WHAT THIS TASK INVOLVES: Set down, please, without alteration, the lines of the entries below from the first through the one containing "Broilers Sold (scaled), Charles: 980 -> 1890".

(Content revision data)
------------
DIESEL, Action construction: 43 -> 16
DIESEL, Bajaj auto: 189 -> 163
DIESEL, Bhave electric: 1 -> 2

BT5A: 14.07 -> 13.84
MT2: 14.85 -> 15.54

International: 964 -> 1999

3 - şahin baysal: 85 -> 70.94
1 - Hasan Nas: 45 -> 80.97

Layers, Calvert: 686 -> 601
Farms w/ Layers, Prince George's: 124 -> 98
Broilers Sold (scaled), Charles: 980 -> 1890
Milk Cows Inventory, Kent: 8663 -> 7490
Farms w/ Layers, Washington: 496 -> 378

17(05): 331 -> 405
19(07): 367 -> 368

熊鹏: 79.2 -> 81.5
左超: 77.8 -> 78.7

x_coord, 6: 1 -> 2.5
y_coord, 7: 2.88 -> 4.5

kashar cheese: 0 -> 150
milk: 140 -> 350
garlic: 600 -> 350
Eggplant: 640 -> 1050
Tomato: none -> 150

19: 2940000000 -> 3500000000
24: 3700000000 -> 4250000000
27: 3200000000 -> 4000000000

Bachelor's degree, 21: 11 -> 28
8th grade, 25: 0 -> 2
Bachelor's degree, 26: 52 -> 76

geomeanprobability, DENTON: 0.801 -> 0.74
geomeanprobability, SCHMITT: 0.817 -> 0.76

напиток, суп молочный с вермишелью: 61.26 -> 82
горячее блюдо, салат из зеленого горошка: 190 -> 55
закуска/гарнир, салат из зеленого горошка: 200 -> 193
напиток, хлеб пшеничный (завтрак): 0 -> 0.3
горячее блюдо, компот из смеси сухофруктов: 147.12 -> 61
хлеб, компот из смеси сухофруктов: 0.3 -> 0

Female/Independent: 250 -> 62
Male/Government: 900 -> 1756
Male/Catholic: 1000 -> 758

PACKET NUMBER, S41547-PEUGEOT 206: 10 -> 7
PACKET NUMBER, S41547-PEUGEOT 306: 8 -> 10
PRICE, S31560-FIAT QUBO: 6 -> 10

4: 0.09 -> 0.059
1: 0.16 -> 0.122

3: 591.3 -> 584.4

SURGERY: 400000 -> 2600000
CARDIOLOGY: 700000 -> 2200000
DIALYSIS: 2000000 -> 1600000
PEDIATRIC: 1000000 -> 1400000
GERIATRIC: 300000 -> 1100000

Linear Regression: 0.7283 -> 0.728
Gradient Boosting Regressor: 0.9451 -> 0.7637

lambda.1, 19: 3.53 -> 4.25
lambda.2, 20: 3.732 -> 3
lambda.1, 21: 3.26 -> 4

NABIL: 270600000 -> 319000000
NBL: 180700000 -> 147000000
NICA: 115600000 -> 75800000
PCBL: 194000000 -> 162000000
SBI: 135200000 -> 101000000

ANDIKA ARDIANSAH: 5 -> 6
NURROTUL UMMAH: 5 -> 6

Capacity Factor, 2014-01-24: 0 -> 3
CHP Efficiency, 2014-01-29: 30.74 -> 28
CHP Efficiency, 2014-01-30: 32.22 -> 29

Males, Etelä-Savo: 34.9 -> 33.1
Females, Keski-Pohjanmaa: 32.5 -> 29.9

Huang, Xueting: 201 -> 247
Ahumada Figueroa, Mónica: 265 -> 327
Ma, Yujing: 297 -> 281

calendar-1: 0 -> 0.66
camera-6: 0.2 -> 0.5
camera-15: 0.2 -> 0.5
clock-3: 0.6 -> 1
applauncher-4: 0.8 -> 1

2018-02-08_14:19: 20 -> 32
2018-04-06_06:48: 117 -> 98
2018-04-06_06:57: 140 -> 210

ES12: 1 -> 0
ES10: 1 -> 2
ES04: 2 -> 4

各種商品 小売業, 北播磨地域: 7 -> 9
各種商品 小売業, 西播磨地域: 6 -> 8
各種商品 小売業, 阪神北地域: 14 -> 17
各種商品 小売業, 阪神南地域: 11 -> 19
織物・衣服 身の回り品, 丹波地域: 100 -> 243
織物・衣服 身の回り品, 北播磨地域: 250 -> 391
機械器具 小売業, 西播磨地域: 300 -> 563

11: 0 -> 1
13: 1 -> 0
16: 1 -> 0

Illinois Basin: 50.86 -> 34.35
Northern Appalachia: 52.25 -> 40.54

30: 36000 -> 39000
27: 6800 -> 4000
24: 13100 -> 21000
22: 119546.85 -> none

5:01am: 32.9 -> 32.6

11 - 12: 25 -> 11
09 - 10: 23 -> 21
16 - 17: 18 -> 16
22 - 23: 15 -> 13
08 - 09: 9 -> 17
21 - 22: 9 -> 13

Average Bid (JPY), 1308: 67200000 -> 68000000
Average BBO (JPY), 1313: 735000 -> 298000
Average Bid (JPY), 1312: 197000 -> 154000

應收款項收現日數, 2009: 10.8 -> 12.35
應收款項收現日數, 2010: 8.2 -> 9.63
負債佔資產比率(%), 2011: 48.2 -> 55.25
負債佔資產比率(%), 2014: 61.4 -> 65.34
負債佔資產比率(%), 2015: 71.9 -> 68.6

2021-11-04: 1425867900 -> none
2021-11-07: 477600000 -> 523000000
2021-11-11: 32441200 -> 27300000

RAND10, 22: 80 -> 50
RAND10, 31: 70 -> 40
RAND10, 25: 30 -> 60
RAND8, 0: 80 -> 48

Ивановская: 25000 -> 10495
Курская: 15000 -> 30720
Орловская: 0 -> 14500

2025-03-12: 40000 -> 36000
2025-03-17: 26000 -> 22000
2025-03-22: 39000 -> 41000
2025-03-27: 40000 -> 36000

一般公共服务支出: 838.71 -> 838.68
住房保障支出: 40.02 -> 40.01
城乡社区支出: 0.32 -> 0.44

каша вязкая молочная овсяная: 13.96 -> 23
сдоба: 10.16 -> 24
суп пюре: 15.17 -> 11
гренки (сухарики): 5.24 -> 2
------------
RESULT:
DIESEL, Action construction: 43 -> 16
DIESEL, Bajaj auto: 189 -> 163
DIESEL, Bhave electric: 1 -> 2

BT5A: 14.07 -> 13.84
MT2: 14.85 -> 15.54

International: 964 -> 1999

3 - şahin baysal: 85 -> 70.94
1 - Hasan Nas: 45 -> 80.97

Layers, Calvert: 686 -> 601
Farms w/ Layers, Prince George's: 124 -> 98
Broilers Sold (scaled), Charles: 980 -> 1890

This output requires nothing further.